Becoming What We Are
Second Sunday of the Year. Fr Euan Marley tells us what it means when Jesus calls Peter – and us – by our names.
And this is the testimony of John, when the Jews sent Priests and Levites from Jerusalem to ask him, “Who are you?” He confessed, he did not deny, but confessed, “I am not the Christ.” (John 1:19-20)
It sounds odd to hear a negative phrase, ‘I am not’ described as a confession, yet the word is used twice. He confessed and did not deny. Yet when John says what he is not, he is saying this in view of the Christ who is to come. It is only the Christ, who can truly say ‘I am’.
John is confessing the inadequacy of his humanity to say who he is. He can only say who he is not, and the priests and Levites are asking a deeper question than they know. Jesus says ‘I am’ and the implication of his divinity is unmistakable to any Jew. Only God can say ‘I am’, the words with which he reveals himself to Moses from the burning bush in chapter three of the Book of Exodus.
The ‘I am not’ of John the Baptist is revealed to be truly a confession of the ‘I am’ of Jesus the Christ. It is not a denial but the affirmation of the truth.
As created human beings, we can never truly say who we are. We are always prone to change, we can fall into sin at any time, we can rise from sin at any time, we are weaker than we know but sometimes we are stronger than we would believe. John learned this harsh truth in the desert, that until the one who is to come has been revealed, even his own identity is hidden from him.
Yet when this one comes, he does more than reveal his own self. He begins the long process of teaching us who we are, and he begins with Peter. He tells Peter that he will be called Rock. A little later he will proclaim Nathanael as an ‘Israelite in whom there is no guile’. As the Gospel makes clear, he always knew what was in the human being.
Peter has less wisdom than John. He thinks he knows himself but no-one can know themselves unless they know not only what they are now but what they will be. To know oneself, it is necessary to know our whole life — something we cannot do, because no-one can stand outside of their own life.
So Peter insists that he will lay down his life for Jesus, but Jesus replies that before the cock crows three times, he will betray him. Of course we know that he does. Yet Jesus also tells Peter that though he cannot follow him now, he will follow him later.
There is an important truth here. Jesus reveals Peter to himself, not because self-knowledge is interesting, but because he has a purpose which he intends to fulfil. He will bring Peter to be the Rock. The rock is who he truly is, yet also what he is to become. The best of a human being is what they truly are, and salvation is becoming what we truly are — as long as we remember that what we truly are is what is to be revealed by God. Salvation is becoming what is prepared for us by the grace of God, while damnation is an alienation from our own selves.
It might seem that the final chapter of the Gospel of John belies this claim because here the Risen Jesus asks Peter to make a statement about himself. He asks him if he loves him more than these. Yet all three times, Peter answers not in terms of his own knowledge but in terms of Jesus and his knowledge: ‘You know that I love you’, twice and then a final, ‘Lord, you know all things, you know that I love you.’

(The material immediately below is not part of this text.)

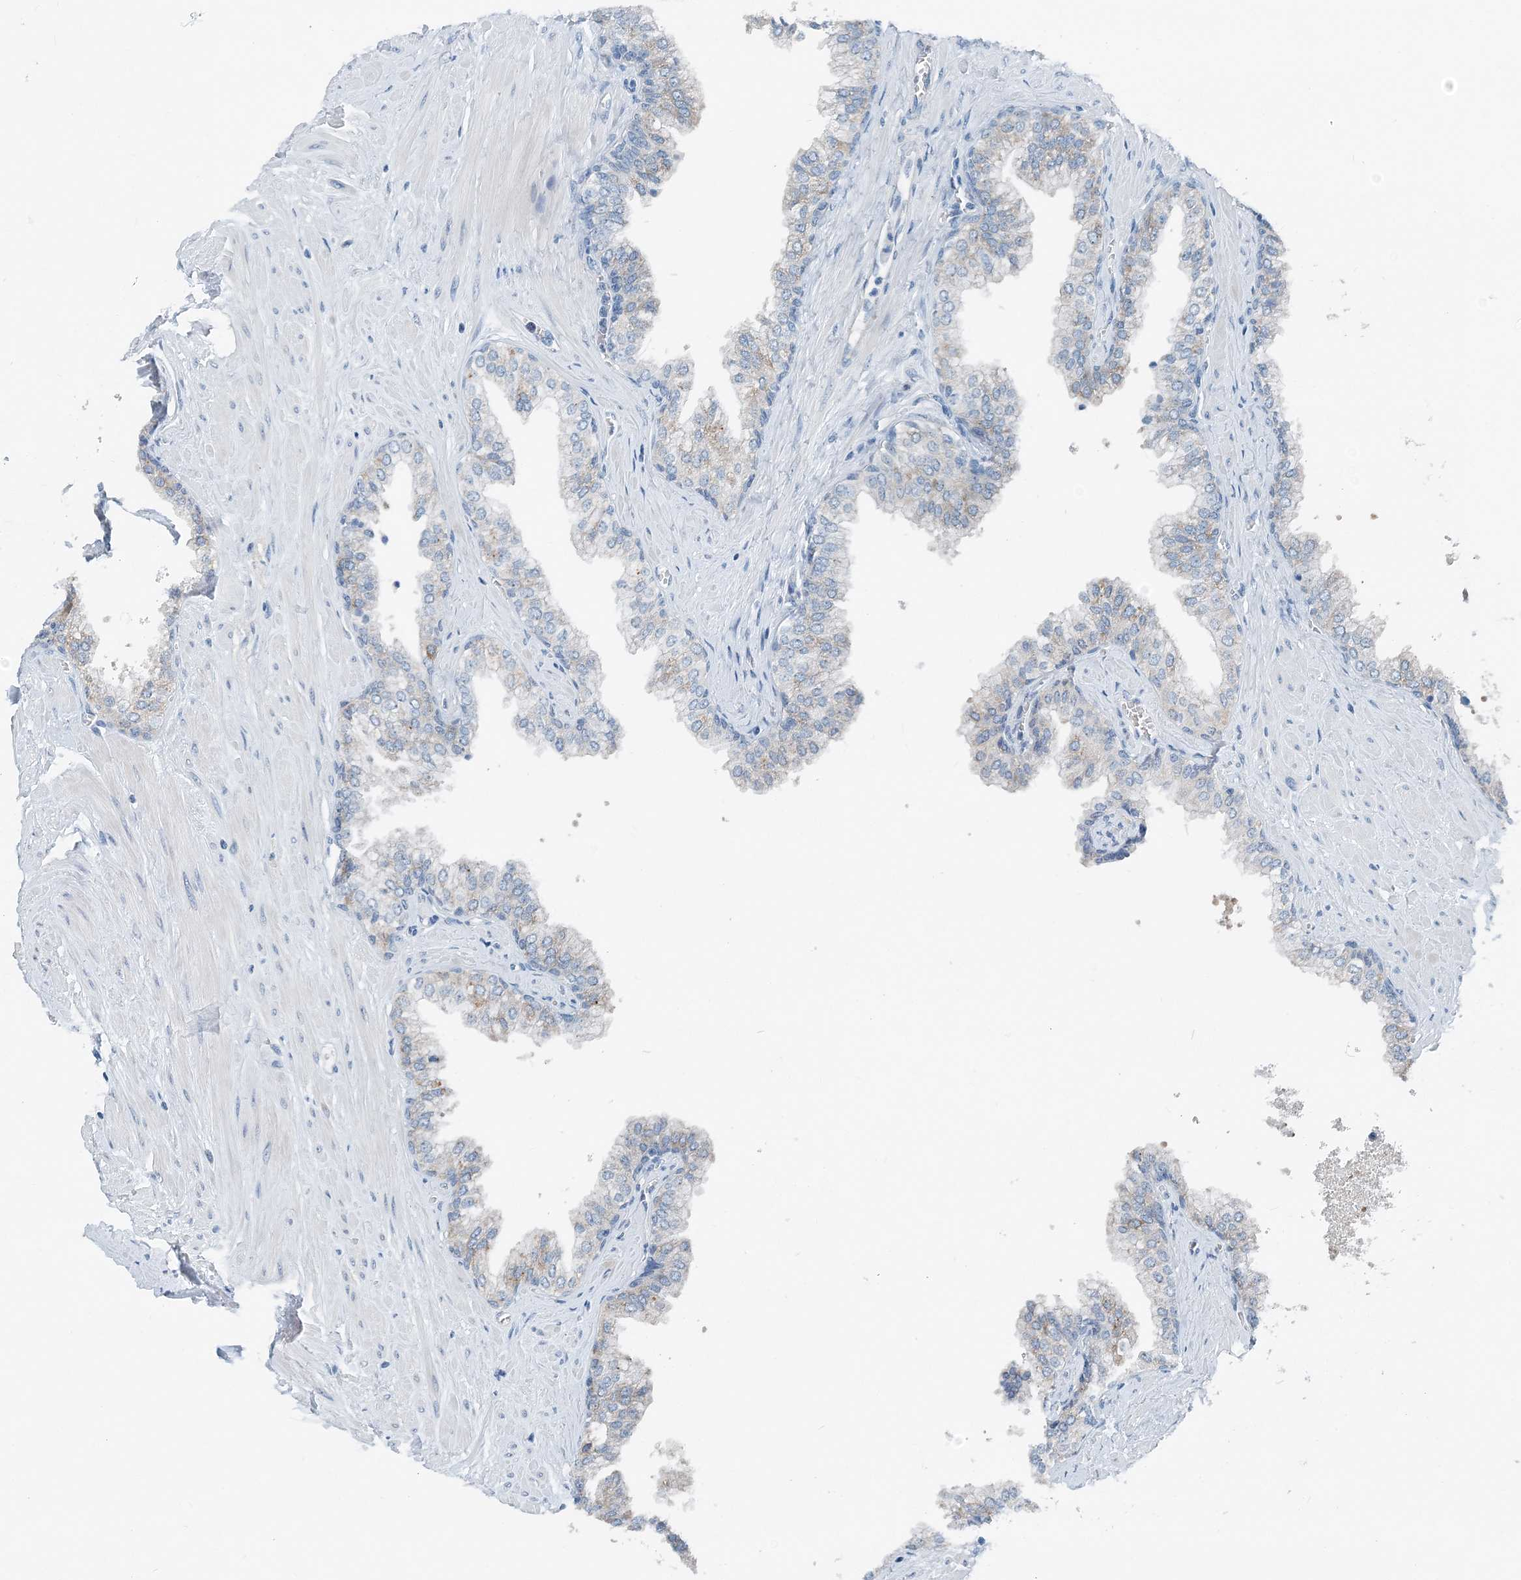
{"staining": {"intensity": "negative", "quantity": "none", "location": "none"}, "tissue": "prostate", "cell_type": "Glandular cells", "image_type": "normal", "snomed": [{"axis": "morphology", "description": "Normal tissue, NOS"}, {"axis": "morphology", "description": "Urothelial carcinoma, Low grade"}, {"axis": "topography", "description": "Urinary bladder"}, {"axis": "topography", "description": "Prostate"}], "caption": "Protein analysis of unremarkable prostate shows no significant positivity in glandular cells. (Stains: DAB (3,3'-diaminobenzidine) immunohistochemistry with hematoxylin counter stain, Microscopy: brightfield microscopy at high magnification).", "gene": "EEF1A2", "patient": {"sex": "male", "age": 60}}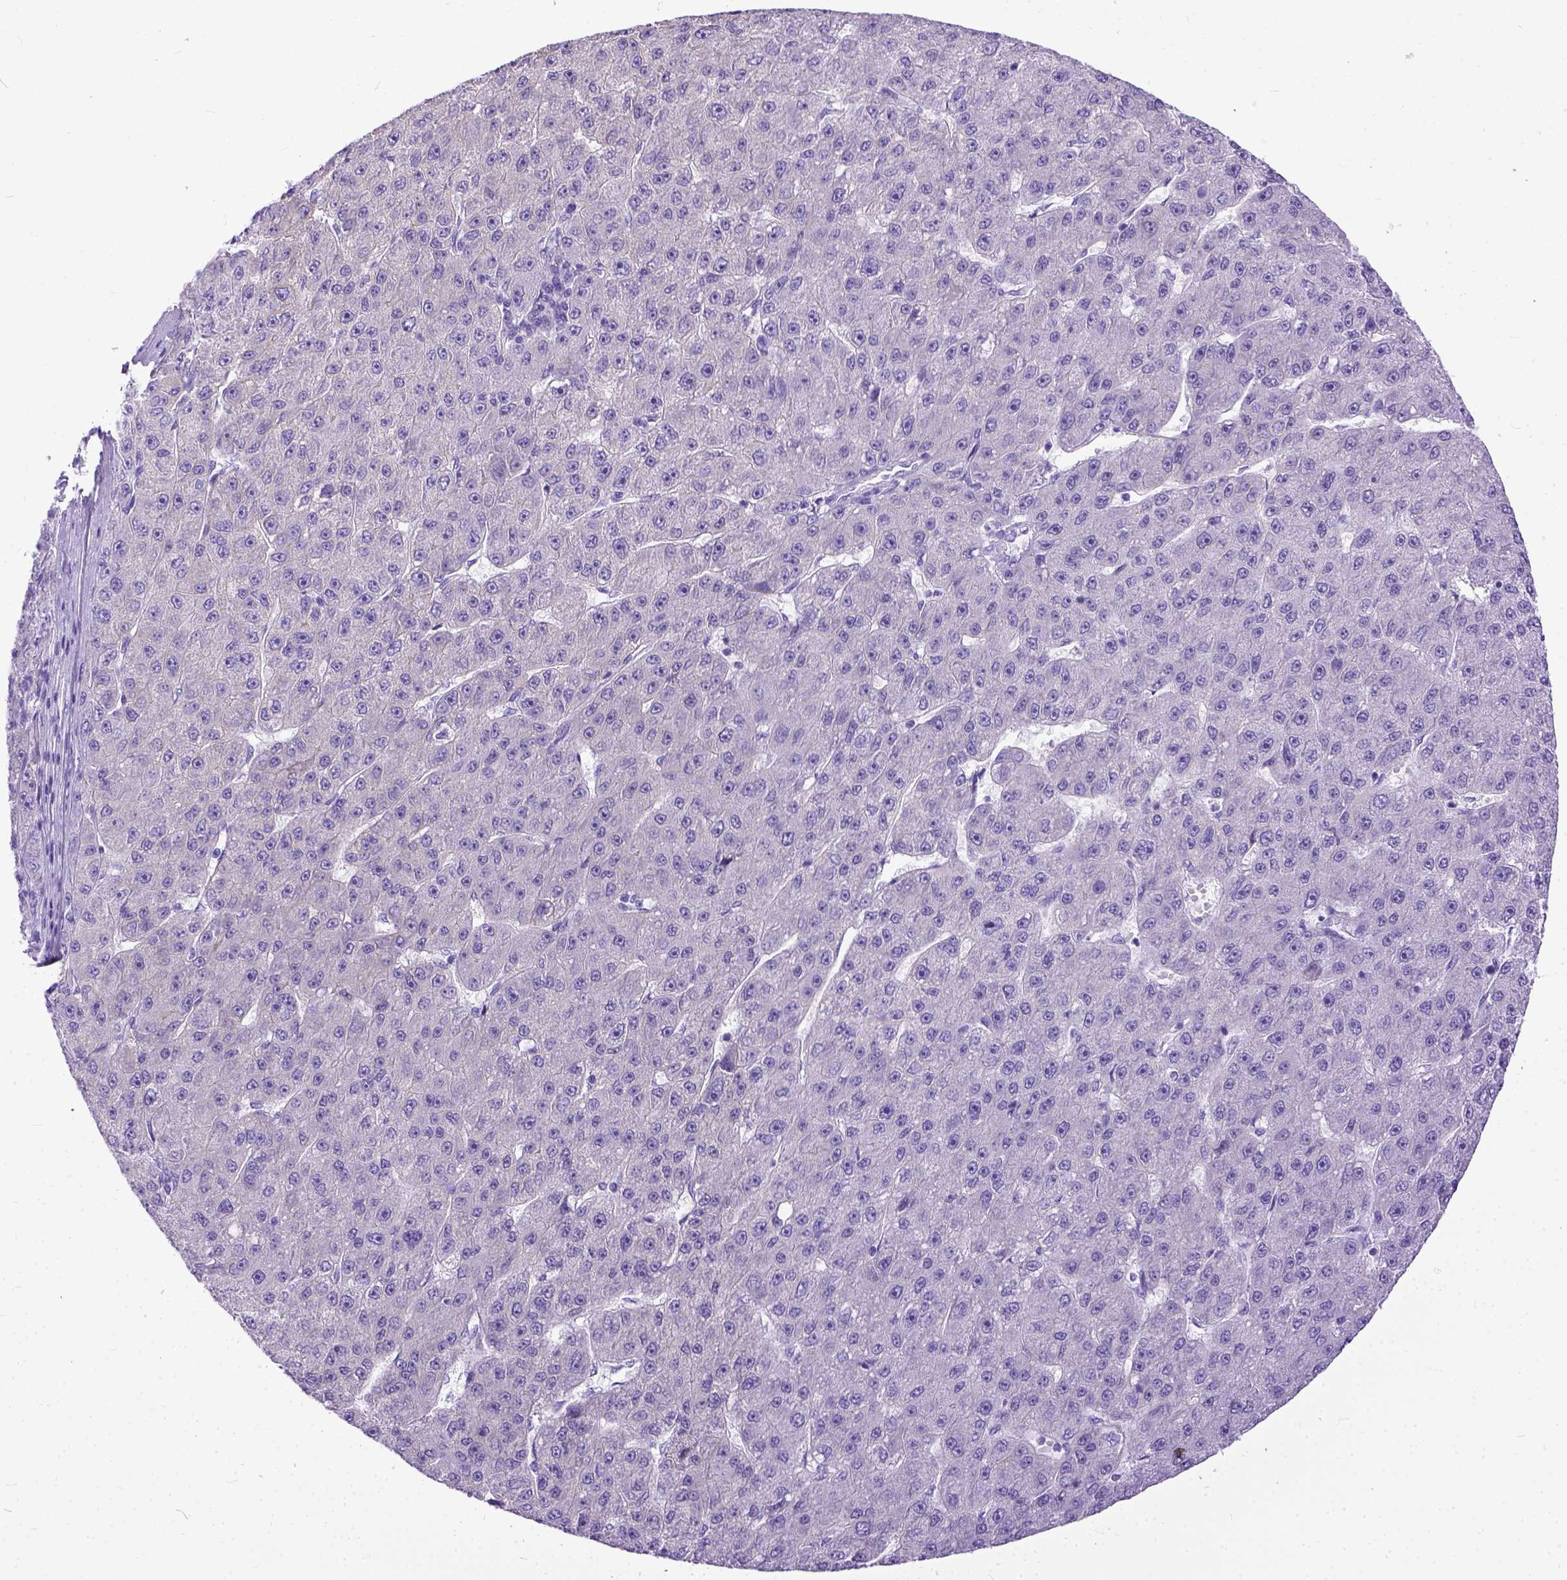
{"staining": {"intensity": "negative", "quantity": "none", "location": "none"}, "tissue": "liver cancer", "cell_type": "Tumor cells", "image_type": "cancer", "snomed": [{"axis": "morphology", "description": "Carcinoma, Hepatocellular, NOS"}, {"axis": "topography", "description": "Liver"}], "caption": "This is a micrograph of immunohistochemistry (IHC) staining of liver cancer (hepatocellular carcinoma), which shows no staining in tumor cells.", "gene": "PPL", "patient": {"sex": "male", "age": 67}}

Jesus then goes on to show that his knowledge of Peter is more than a knowledge of his personality because he predicts the nature of his death — the death by which Peter would give glory to God. When Our Lord tells Peter how he would die, he reveals to him a love which is more than a particular feeling he has at the time. It is the love which will shape his life, which will bring him to his true self.